Have you ever got a hug but it felt like only the hands where barely touching you? Now, it seems that they are disconnected from their loved ones or maybe from you. But in reality they disconnect from their own heart. See, if you disconnect from your own heart, then those who you care about or love, cannot hurt you ... So disconnecting from your heart is a way of protecting yourself from being hurt . The problem here is that when you do that. You are also protecting (or in this case, blocking ) yourself from BEING LOVED. Loving is risking being hurt . It is a risk . There is always a risk.
But if you don't even give yourself the chance to open and see ... then you stay the same, with your same inner fear of being hurt and not getting to know what being loved feels like... When you risk yourself to open and connect with your heart to relate with those you care about , you will win even if you get hurt.
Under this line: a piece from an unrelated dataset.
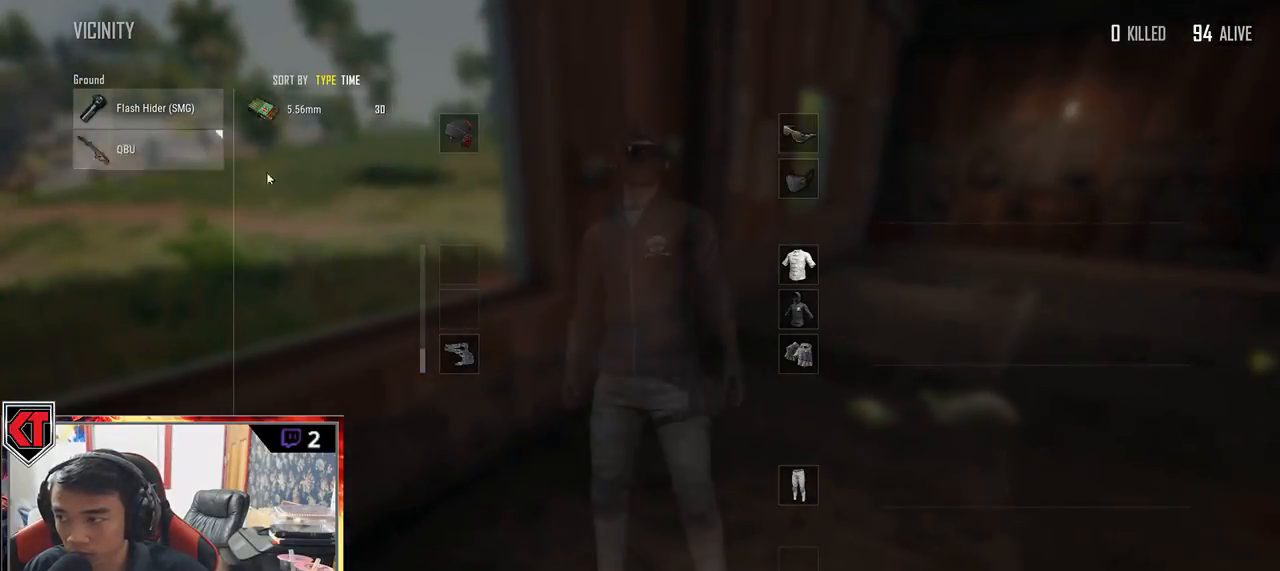
{"keys": ["w"], "mouse": [], "events": [[84, "mouse_left", "up"], [117, "a", "up"], [184, "mouse_left", "down"], [284, "mouse_left", "up"], [300, "d", "down"], [367, "tab", "down"], [434, "d", "up"], [467, "tab", "up"], [467, "w", "down"]]}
You will learn if you get hurt. You will WIN A LIFE EXPERIENCE from which you can grow. If you do not risk, then you lose the opportunity to learn and grow, and the opportunity of receiving love from those who care about you.
You simply stay the same. With the same fear in your Heart and disconnected – feeling cut off - no matter how much love and care is trying to reach you...
This defense mechanism was learnt from a very young age and then as you get older it becomes automatic.
The first step to reopen your heart for deep and real connection, is to realize this automatic reaction. Be present and aware of your behavior and your fears...
In Real Healing, everything begins with looking at yourself and examining your own behaviors, fears, repetitive thoughts...ETC.. in other words, knowing yourself.